• WORK REQUIRED: With the line containing "[Diagnosing storage issues]: #diagnosing-storage-issues" as the start and the line containing "[Timestamps]: #timestamps" as the end, transcribe that span of the entries below exactly, including both.

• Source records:
*** Begin section ***
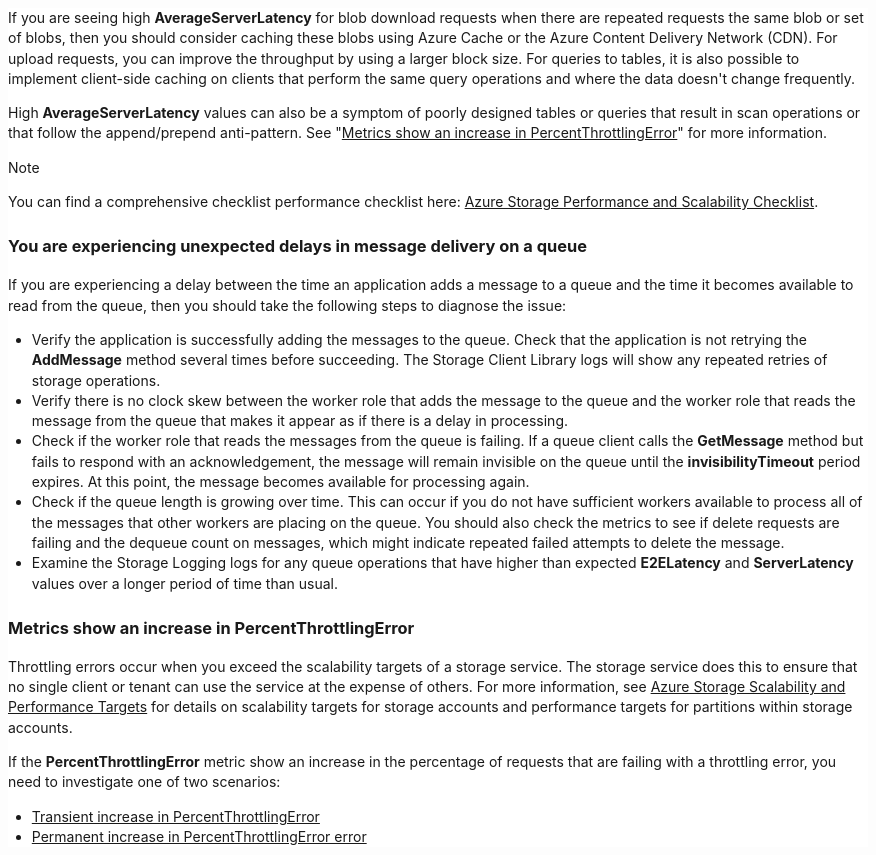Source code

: If you are seeing high **AverageServerLatency** for blob download requests when there are repeated requests the same blob or set of blobs, then you should consider caching these blobs using Azure Cache or the Azure Content Delivery Network (CDN). For upload requests, you can improve the throughput by using a larger block size. For queries to tables, it is also possible to implement client-side caching on clients that perform the same query operations and where the data doesn't change frequently.

High **AverageServerLatency** values can also be a symptom of poorly designed tables or queries that result in scan operations or that follow the append/prepend anti-pattern. See "[Metrics show an increase in PercentThrottlingError]" for more information.

> [!NOTE]
> You can find a comprehensive checklist performance checklist here: [Azure Storage Performance and Scalability Checklist](storage-performance-checklist.md).
> 
> 

### <a name="you-are-experiencing-unexpected-delays-in-message-delivery"></a>You are experiencing unexpected delays in message delivery on a queue
If you are experiencing a delay between the time an application adds a message to a queue and the time it becomes available to read from the queue, then you should take the following steps to diagnose the issue:

* Verify the application is successfully adding the messages to the queue. Check that the application is not retrying the **AddMessage** method several times before succeeding. The Storage Client Library logs will show any repeated retries of storage operations.
* Verify there is no clock skew between the worker role that adds the message to the queue and the worker role that reads the message from the queue that makes it appear as if there is a delay in processing.
* Check if the worker role that reads the messages from the queue is failing. If a queue client calls the **GetMessage** method but fails to respond with an acknowledgement, the message will remain invisible on the queue until the **invisibilityTimeout** period expires. At this point, the message becomes available for processing again.
* Check if the queue length is growing over time. This can occur if you do not have sufficient workers available to process all of the messages that other workers are placing on the queue. You should also check the metrics to see if delete requests are failing and the dequeue count on messages, which might indicate repeated failed attempts to delete the message.
* Examine the Storage Logging logs for any queue operations that have higher than expected **E2ELatency** and **ServerLatency** values over a longer period of time than usual.

### <a name="metrics-show-an-increase-in-PercentThrottlingError"></a>Metrics show an increase in PercentThrottlingError
Throttling errors occur when you exceed the scalability targets of a storage service. The storage service does this to ensure that no single client or tenant can use the service at the expense of others. For more information, see [Azure Storage Scalability and Performance Targets](storage-scalability-targets.md) for details on scalability targets for storage accounts and performance targets for partitions within storage accounts.

If the **PercentThrottlingError** metric show an increase in the percentage of requests that are failing with a throttling error, you need to investigate one of two scenarios:

* [Transient increase in PercentThrottlingError]
* [Permanent increase in PercentThrottlingError error]


[Introduction]: #introduction
[How this guide is organized]: #how-this-guide-is-organized
[Monitoring your storage service]: #monitoring-your-storage-service
[Monitoring service health]: #monitoring-service-health
[Monitoring capacity]: #monitoring-capacity
[Monitoring availability]: #monitoring-availability
[Monitoring performance]: #monitoring-performance
[Diagnosing storage issues]: #diagnosing-storage-issues
[Service health issues]: #service-health-issues
[Performance issues]: #performance-issues
[Diagnosing errors]: #diagnosing-errors
[Storage emulator issues]: #storage-emulator-issues
[Storage logging tools]: #storage-logging-tools
[Using network logging tools]: #using-network-logging-tools
[End-to-end tracing]: #end-to-end-tracing
[Correlating log data]: #correlating-log-data
[Client request ID]: #client-request-id
[Server request ID]: #server-request-id
[Timestamps]: #timestamps
[Troubleshooting guidance]: #troubleshooting-guidance
[Metrics show high AverageE2ELatency and low AverageServerLatency]: #metrics-show-high-AverageE2ELatency-and-low-AverageServerLatency
[Metrics show low AverageE2ELatency and low AverageServerLatency but the client is experiencing high latency]: #metrics-show-low-AverageE2ELatency-and-low-AverageServerLatency
[Metrics show high AverageServerLatency]: #metrics-show-high-AverageServerLatency
[You are experiencing unexpected delays in message delivery on a queue]: #you-are-experiencing-unexpected-delays-in-message-delivery
[Metrics show an increase in PercentThrottlingError]: #metrics-show-an-increase-in-PercentThrottlingError
[Transient increase in PercentThrottlingError]: #transient-increase-in-PercentThrottlingError
[Permanent increase in PercentThrottlingError error]: #permanent-increase-in-PercentThrottlingError
[Metrics show an increase in PercentTimeoutError]: #metrics-show-an-increase-in-PercentTimeoutError
[Metrics show an increase in PercentNetworkError]: #metrics-show-an-increase-in-PercentNetworkError
[The client is receiving HTTP 403 (Forbidden) messages]: #the-client-is-receiving-403-messages
[The client is receiving HTTP 404 (Not found) messages]: #the-client-is-receiving-404-messages
[The client or another process previously deleted the object]: #client-previously-deleted-the-object
[A Shared Access Signature (SAS) authorization issue]: #SAS-authorization-issue
[Client-side JavaScript code does not have permission to access the object]: #JavaScript-code-does-not-have-permission
[Network failure]: #network-failure
[The client is receiving HTTP 409 (Conflict) messages]: #the-client-is-receiving-409-messages
[Metrics show low PercentSuccess or analytics log entries have operations with transaction status of ClientOtherErrors]: #metrics-show-low-percent-success
[Capacity metrics show an unexpected increase in storage capacity usage]: #capacity-metrics-show-an-unexpected-increase
[You are experiencing unexpected reboots of Virtual Machines that have a large number of attached VHDs]: #you-are-experiencing-unexpected-reboots
[Your issue arises from using the storage emulator for development or test]: #your-issue-arises-from-using-the-storage-emulator
[Feature "X" is not working in the storage emulator]: #feature-X-is-not-working
[Error "The value for one of the HTTP headers is not in the correct format" when using the storage emulator]: #error-HTTP-header-not-correct-format
[Running the storage emulator requires administrative privileges]: #storage-emulator-requires-administrative-privileges
[You are encountering problems installing the Azure SDK for .NET]: #you-are-encountering-problems-installing-the-Windows-Azure-SDK
[You have a different issue with a storage service]: #you-have-a-different-issue-with-a-storage-service
[Appendices]: #appendices
[Appendix 1: Using Fiddler to capture HTTP and HTTPS traffic]: #appendix-1
[Appendix 2: Using Wireshark to capture network traffic]: #appendix-2
[Appendix 3: Using Microsoft Message Analyzer to capture network traffic]: #appendix-3
[Appendix 4: Using Excel to view metrics and log data]: #appendix-4
[1]: ./media/storage-monitoring-diagnosing-troubleshooting/overview.png
[3]: ./media/storage-monitoring-diagnosing-troubleshooting/hour-minute-metrics.png
[4]: ./media/storage-monitoring-diagnosing-troubleshooting/high-e2e-latency.png
[5]: ./media/storage-monitoring-diagnosing-troubleshooting/fiddler-screenshot.png
[6]: ./media/storage-monitoring-diagnosing-troubleshooting/wireshark-screenshot-1.png
[7]: ./media/storage-monitoring-diagnosing-troubleshooting/wireshark-screenshot-2.png
[8]: ./media/storage-monitoring-diagnosing-troubleshooting/wireshark-screenshot-3.png
[9]: ./media/storage-monitoring-diagnosing-troubleshooting/mma-screenshot-1.png
[10]: ./media/storage-monitoring-diagnosing-troubleshooting/mma-screenshot-2.png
*** End section ***
• EXERCISE RESULT:
[Diagnosing storage issues]: #diagnosing-storage-issues
[Service health issues]: #service-health-issues
[Performance issues]: #performance-issues
[Diagnosing errors]: #diagnosing-errors
[Storage emulator issues]: #storage-emulator-issues
[Storage logging tools]: #storage-logging-tools
[Using network logging tools]: #using-network-logging-tools
[End-to-end tracing]: #end-to-end-tracing
[Correlating log data]: #correlating-log-data
[Client request ID]: #client-request-id
[Server request ID]: #server-request-id
[Timestamps]: #timestamps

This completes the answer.